12 Aug 8 Tax Mistakes To Avoid For Your Small Business
April 15th comes around quickly every year. We understand how stressful it can be, and have some tips on how to reduce mistakes.
These are the most common tax mistakes we see from small businesses in Chattanooga.
Don’t forget to write off start up-costs
When you first open your business, you can write off the expenses you incur. These include expenses prior to opening the doors! This is a great deduction that you will want to take!
Some business owners ask for clarification as to what counts for business driving deductions. Barbara Weltman helps provide some clarity in her blog “Driving for Business.” What is business driving? “When you travel from your office to see a customer or vendor, this constitutes business driving. Whether travel from your home to another location is a business trip depends. If you commute from home to your office (and back), this is a nondeductible personal expense. If, however, you work from a home office for which you claim a tax deduction, then travel from home to any business location (and back) is treated as deductible business driving.”
The mileage deduction in 2014 was 56 cents per mile. 2016 rates will be published in December.

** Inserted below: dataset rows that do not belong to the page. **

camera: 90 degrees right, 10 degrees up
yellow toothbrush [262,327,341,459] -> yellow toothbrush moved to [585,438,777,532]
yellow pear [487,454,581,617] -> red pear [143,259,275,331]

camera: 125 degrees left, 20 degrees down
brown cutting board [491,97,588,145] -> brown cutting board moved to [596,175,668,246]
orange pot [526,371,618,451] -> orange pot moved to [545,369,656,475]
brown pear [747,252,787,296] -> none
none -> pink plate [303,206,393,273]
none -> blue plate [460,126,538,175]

Mileage isn’t the only expense you can deduct in regards to your vehicle. Gas, tires, insurance, tolls, parking, and other expenses can also be deducted if you can prove that they are in fact a business expense.
The Small Stuff Adds Up
Classes, petty cash purchases, and other expenses add up. Don’t forget to keep your receipts for these expenses. Double check with your tax advisor about expenses you plan to deduct.
Don’t Overdo It
Having an accountant is beneficial in many ways. They will ensure you aren’t exaggerating your deductions. Doing so can increase your risk for an IRS audit. Some business owners instinctively deduct 100% of business meals while traveling- however, these expenses are only partially deductible.

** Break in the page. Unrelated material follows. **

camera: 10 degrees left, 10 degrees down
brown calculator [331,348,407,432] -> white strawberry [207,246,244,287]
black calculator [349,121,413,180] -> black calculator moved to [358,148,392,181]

You of course want to deduct all business expenses, but keeping them to an industry appropriate level is important.
The IRS Isn’t All
As a small business owner, you have many tax obligations. Of course you have the IRS, but others include property taxes, payroll taxes, self-employment tax, and others. Keeping up with all of these in a timely fashion is important and can carry a harsh penalty if you do not do so. Having a tax professional to help ensure you meet necessary deadlines is very important for any business.
Keep Business & Personal Separate
To avoid confusion at tax time, keep your business and personal banking accounts separate. It can be hard to sort out a year worth of charges if you don’t practice this rule. Another thing to keep separate is your home office if you plan to claim a home office.
Pay Your Payroll Taxes
This is something that a lot of small business owners struggle with. The consequences of not paying them are substantial. It is estimated that 40% of small business pay on average $845 in penalties for failing to do so. Do yourself a favor, and stay in front of these taxes! Outsourcing your payroll is one way to ensure this is done properly and in a timely manner.
Maintain Accurate Records
This is a very important part when tax time comes around. Keep accurate records of all business expenses (including receipts) to ensure you can maximize your tax deductions. Tax software (such as Quickbooks) will allow you to do this easily. Take time regularly to check all accounts to ensure you have the proper documentation.